Os magistrados entendem que o patrimônio não pode ser colocado acima da vida e da saúde. Se o FGTS existe para ser usado em momentos de necessidade, negar o saque quando um filho ou um pai está gravemente doente seria contraditório com sua própria função.
Além disso, o Judiciário reforça que o direito à saúde é um dos pilares da Constituição, e que cabe ao Estado — e por consequência às normas trabalhistas — oferecer meios de proteção em situações de emergência.
Caminhos para o futuro
Ainda que essa interpretação já esteja consolidada em várias decisões, especialistas defendem que é necessário atualizar a legislação para dar mais clareza e segurança ao trabalhador. Hoje, muitos ainda enfrentam negativas da Caixa e precisam recorrer ao Judiciário.

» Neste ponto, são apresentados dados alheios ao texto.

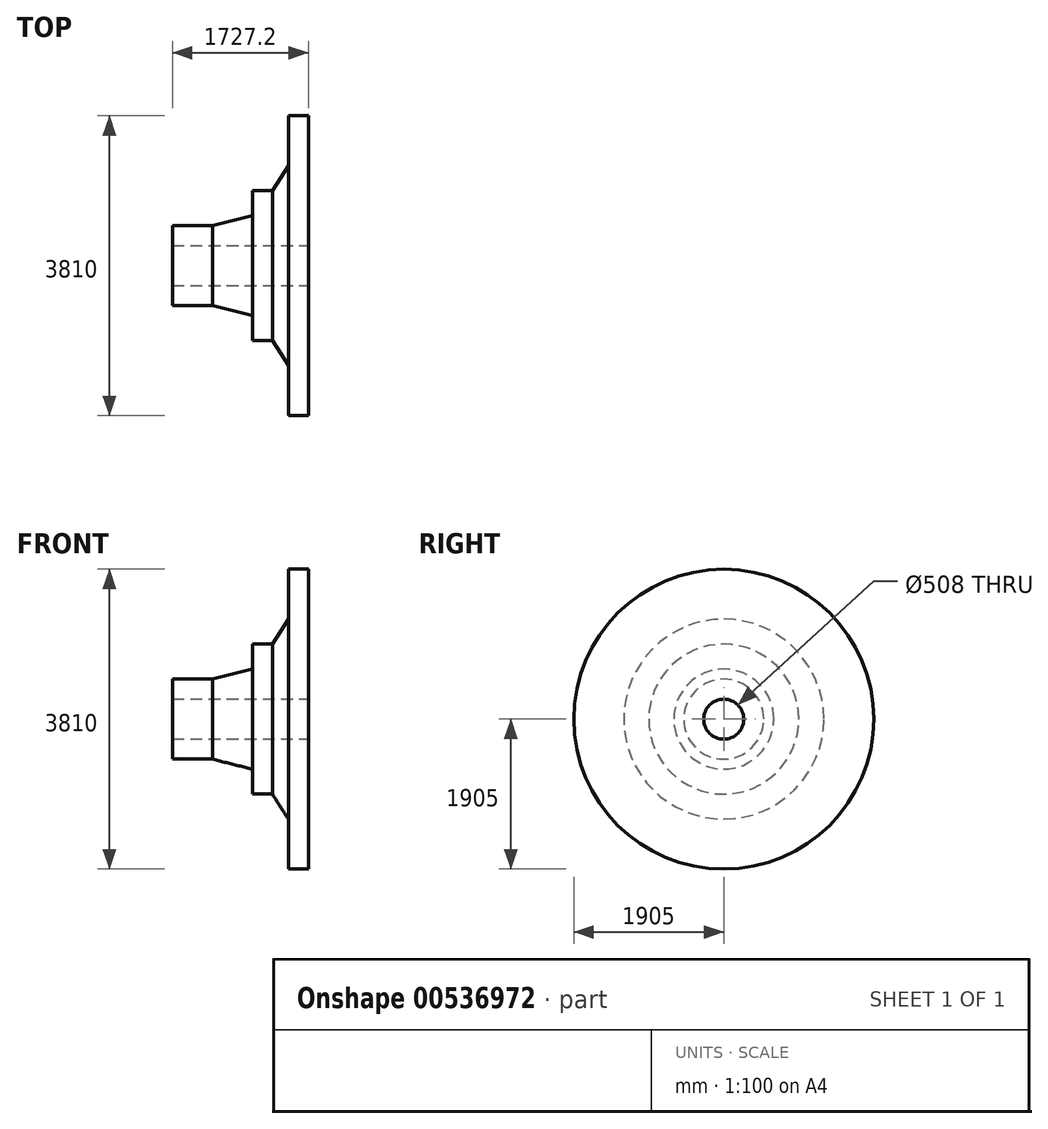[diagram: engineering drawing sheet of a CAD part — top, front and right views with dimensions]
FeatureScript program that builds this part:
annotation { "Feature Type Name" : "Feature", "Feature Type Description" : "" }
export const myFeature = defineFeature(function(context is Context, id is Id, definition is map)
    precondition{}
    {
        {
            var Q0;
            Q0=qCreatedBy(makeId("Front.planeOp"),FACE);
            var sketch = newSketch(context, id + "F0", { "sketchPlane" : qUnion([Q0])});
            skLineSegment(sketch, "E0", {"start": v(888.42, -666.62) * mm, "end": v(-838.78, -666.62) * mm});
            skLineSegment(sketch, "E1", {"start": v(-838.78, -666.62) * mm, "end": v(-838.78, -412.62) * mm});
            skLineSegment(sketch, "E2", {"start": v(-838.78, -412.62) * mm, "end": v(-330.78, -412.62) * mm});
            skLineSegment(sketch, "E3", {"start": v(-330.78, -412.62) * mm, "end": v(177.22, -285.62) * mm});
            skLineSegment(sketch, "E4", {"start": v(431.22, 31.88) * mm, "end": v(634.42, 349.38) * mm});
            skLineSegment(sketch, "E5", {"start": v(634.42, 349.38) * mm, "end": v(634.42, 984.38) * mm});
            skLineSegment(sketch, "E6", {"start": v(634.42, 984.38) * mm, "end": v(888.42, 984.38) * mm});
            skLineSegment(sketch, "E7", {"start": v(888.42, 984.38) * mm, "end": v(888.42, -666.62) * mm});
            skLineSegment(sketch, "E8", {"start": v(177.22, -285.62) * mm, "end": v(177.22, 31.88) * mm});
            skLineSegment(sketch, "E9", {"start": v(177.22, 31.88) * mm, "end": v(431.22, 31.88) * mm});
            skLineSegment(sketch, "E10", {"start": v(959.7, -920.62) * mm, "end": v(-1665.43, -920.62) * mm});
            skSolve(sketch);
        }
        {
            var Q0;
            Q0 = qSketchRegion(id + "F0", true);
            var Q1;
            Q1=sQuery(id+"F0.wireOp",EDGE,"E10");
            revolve(context, id + "F1", {"entities" : qUnion([Q0]), "axis" : qUnion([Q1]), "revolveType" : RevolveType.FULL});
        }
    });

Uma alteração legal poderia ampliar de forma expressa o rol de beneficiários indiretos, incluindo pais, filhos e outros dependentes, sem depender apenas de decisões judiciais. Essa mudança traria mais previsibilidade e evitaria a judicialização excessiva.
Enquanto isso não ocorre, os precedentes continuam sendo um instrumento de avanço, abrindo caminho para que cada vez mais famílias tenham acesso aos recursos do fundo em momentos críticos.
A evolução do entendimento jurídico sobre o FGTS mostra que o sistema brasileiro está se adaptando às novas demandas sociais. A família não é composta apenas pelo trabalhador titular, mas por todos aqueles que dele dependem.
Garantir que pais e filhos possam ser assistidos com recursos do FGTS reforça o compromisso da legislação com a proteção integral da família e a prioridade absoluta da saúde.